Taniya, Takayuki, Susumu Tanaka, Yumi Yamaguchi-Kabata, Hideki Hanaoka, Chisato Yamasaki, Harutoshi Maekawa, Roberto A Barrero, Boris Lenhard, Milton W Datta, Mary Shimoyama, Roger Bumgarner, Ranajit Chakraborty, Ian Hopkinson, Libin Jia, Winston Hide, Charles Auffray, Shinsei Minoshima, Tadashi Imanishi, and Takashi Gojobori. [2012] 2012. “A Prioritization Analysis of Disease Association by Data-Mining of Functional Annotation of Human Genes..” Genomics 99(1):1-9. doi: 10.1016/j.ygeno.2011.10.002.

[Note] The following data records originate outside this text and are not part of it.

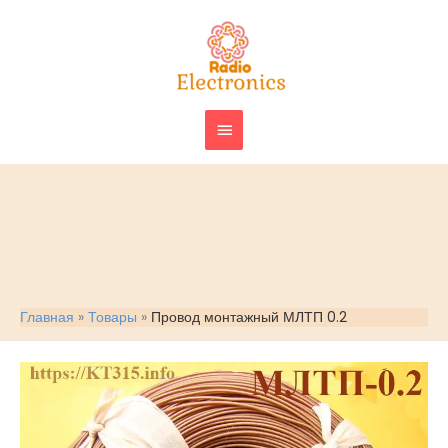
Перейти
ГЛАВНОЕ
к
МЕНЮ
содержимому
Главная
Товары
Провод монтажный МЛТП 0.2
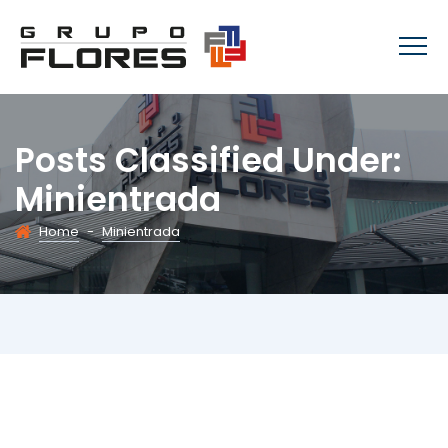
Posts Classified Under:
Minientrada
Home
-
Minientrada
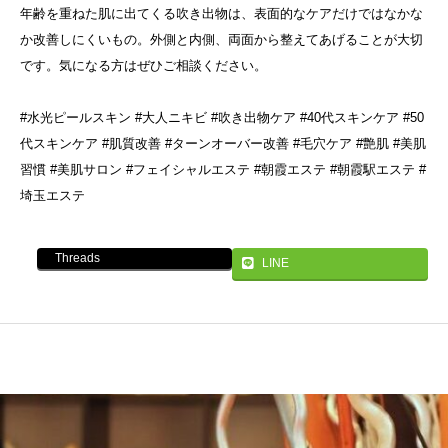
年齢を重ねた肌に出てくる吹き出物は、表面的なケアだけではなかな
か改善しにくいもの。外側と内側、両面から整えてあげることが大切
です。気になる方はぜひご相談ください。
#水光ピールスキン #大人ニキビ #吹き出物ケア #40代スキンケア #50
代スキンケア #肌質改善 #ターンオーバー改善 #毛穴ケア #艶肌 #美肌
習慣 #美肌サロン #フェイシャルエステ #朝霞エステ #朝霞駅エステ #
埼玉エステ
Threads
LINE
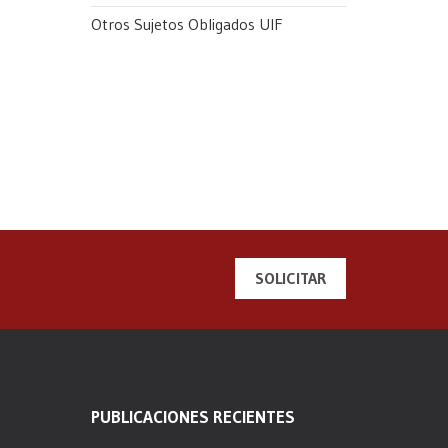
Otros Sujetos Obligados UIF
SOLICITAR
PUBLICACIONES RECIENTES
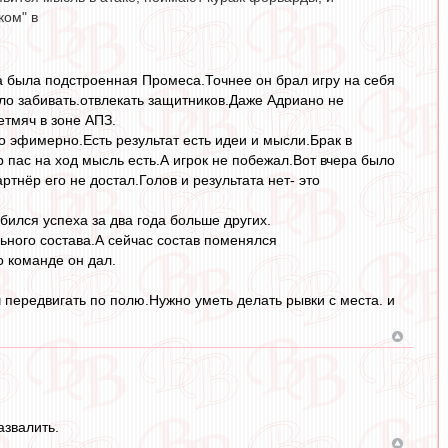
ком" в
а была подстроенная Промеса.Точнее он брал игру на себя
ало забивать.отвлекать защитников.Даже Адриано не
етмяч в зоне АПЗ.
то эфимерно.Есть результат есть идеи и мысли.Брак в
 пас на ход мысль есть.А игрок не побежал.Вот вчера было
ртнёр его не достал.Голов и результата нет- это
бился успеха за два года больше других.
ьного состава.А сейчас состав поменялся
о команде он дал.
ч передвигать по полю.Нужно уметь делать рывки с места. и
азвалить.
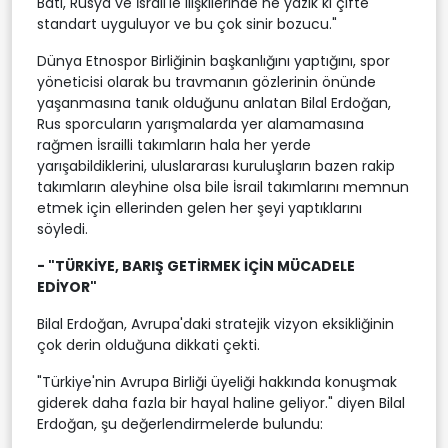
Batı, Rusya ve İsrail'le ilişkilerinde ne yazık ki çifte
standart uyguluyor ve bu çok sinir bozucu."
Dünya Etnospor Birliğinin başkanlığını yaptığını, spor
yöneticisi olarak bu travmanın gözlerinin önünde
yaşanmasına tanık olduğunu anlatan Bilal Erdoğan,
Rus sporcuların yarışmalarda yer alamamasına
rağmen İsrailli takımların hala her yerde
yarışabildiklerini, uluslararası kuruluşların bazen rakip
takımların aleyhine olsa bile İsrail takımlarını memnun
etmek için ellerinden gelen her şeyi yaptıklarını
söyledi.
- "TÜRKİYE, BARIŞ GETİRMEK İÇİN MÜCADELE
EDİYOR"
Bilal Erdoğan, Avrupa'daki stratejik vizyon eksikliğinin
çok derin olduğuna dikkati çekti.
"Türkiye'nin Avrupa Birliği üyeliği hakkında konuşmak
giderek daha fazla bir hayal haline geliyor." diyen Bilal
Erdoğan, şu değerlendirmelerde bulundu:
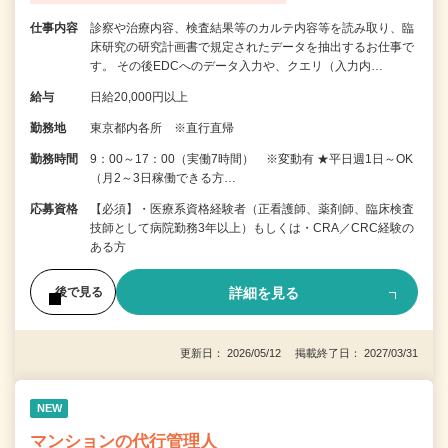
仕事内容
診察や治療内容、検査結果等のカルテ内容等を読み取り、臨
床研究の研究計画書で規定されたデータを抽出するお仕事で
す。 その後EDCへのデータ入力や、クエリ（入力内…
給与
日給20,000円以上
勤務地
東京都内各所 ※直行直帰
勤務時間
9：00～17：00（実働7時間） ※変動有 ★平日週1日～OK
（月2～3日稼働できる方…
応募資格
【必須】・医療系資格経験者（正看護師、薬剤師、臨床検査
技師として病院勤務3年以上）もしくは・CRA／CRC経験の
ある方
詳細を見る
後で見る
更新日： 2026/05/12 掲載終了日： 2027/03/31
NEW
マンションの代行管理人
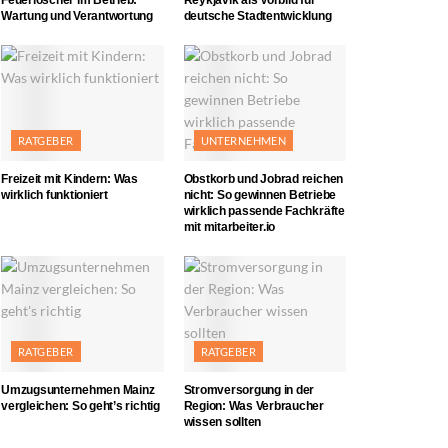
Wartung und Verantwortung
deutsche Stadtentwicklung
RATGEBER
UNTERNEHMEN
Freizeit mit Kindern: Was
Obstkorb und Jobrad reichen
wirklich funktioniert
nicht: So gewinnen Betriebe
wirklich passende Fachkräfte
mit mitarbeiter.io
RATGEBER
RATGEBER
Umzugsunternehmen Mainz
Stromversorgung in der
vergleichen: So geht’s richtig
Region: Was Verbraucher
wissen sollten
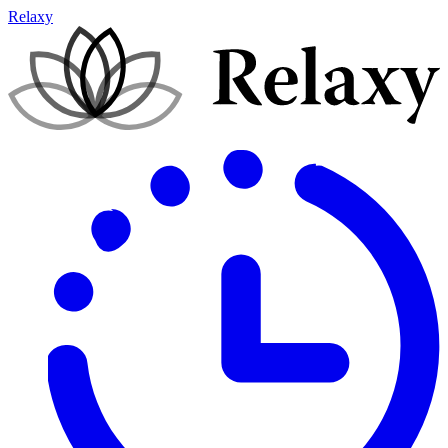
Relaxy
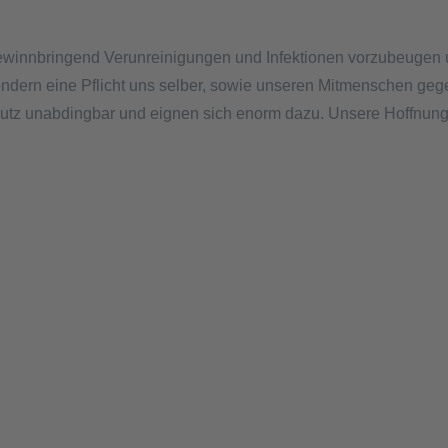
 gewinnbringend Verunreinigungen und Infektionen vorzubeugen 
t, sondern eine Pflicht uns selber, sowie unseren Mitmenschen geg
tz unabdingbar und eignen sich enorm dazu. Unsere Hoffnung ist,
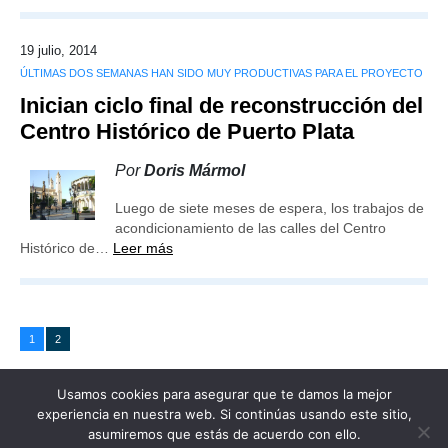
19 julio, 2014
ÚLTIMAS DOS SEMANAS HAN SIDO MUY PRODUCTIVAS PARA EL PROYECTO
Inician ciclo final de reconstrucción del
Centro Histórico de Puerto Plata
Por
Doris Mármol
Luego de siete meses de espera, los trabajos de
acondicionamiento de las calles del Centro
Histórico de…
Leer más
1
2
Usamos cookies para asegurar que te damos la mejor
experiencia en nuestra web. Si continúas usando este sitio,
asumiremos que estás de acuerdo con ello.
Publicidad
Redacción
Contacto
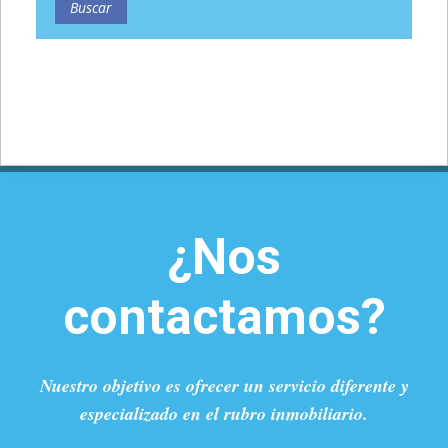
¿Nos
contactamos?
Nuestro objetivo es ofrecer un servicio diferente y
especializado en el rubro inmobiliario.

Complex diseases result from contributions of multiple genes that act in concert through pathways. Here we present a method to prioritize novel candidates of disease-susceptibility genes depending on the biological similarities to the known disease-related genes. The extent of disease-susceptibility of a gene is prioritized by analyzing seven features of human genes captured in H-InvDB. Taking rheumatoid arthritis (RA) and prostate cancer (PC) as two examples, we evaluated the efficiency of our method. Highly scored genes obtained included TNFSF12 and OSM as candidate disease genes for RA and PC, respectively. Subsequent characterization of these genes based upon an extensive literature survey reinforced the validity of these highly scored genes as possible disease-susceptibility genes. Our approach, Prioritization ANalysis of Disease Association (PANDA), is an efficient and cost-effective method to narrow down a large set of genes into smaller subsets that are most likely to be involved in the disease pathogenesis.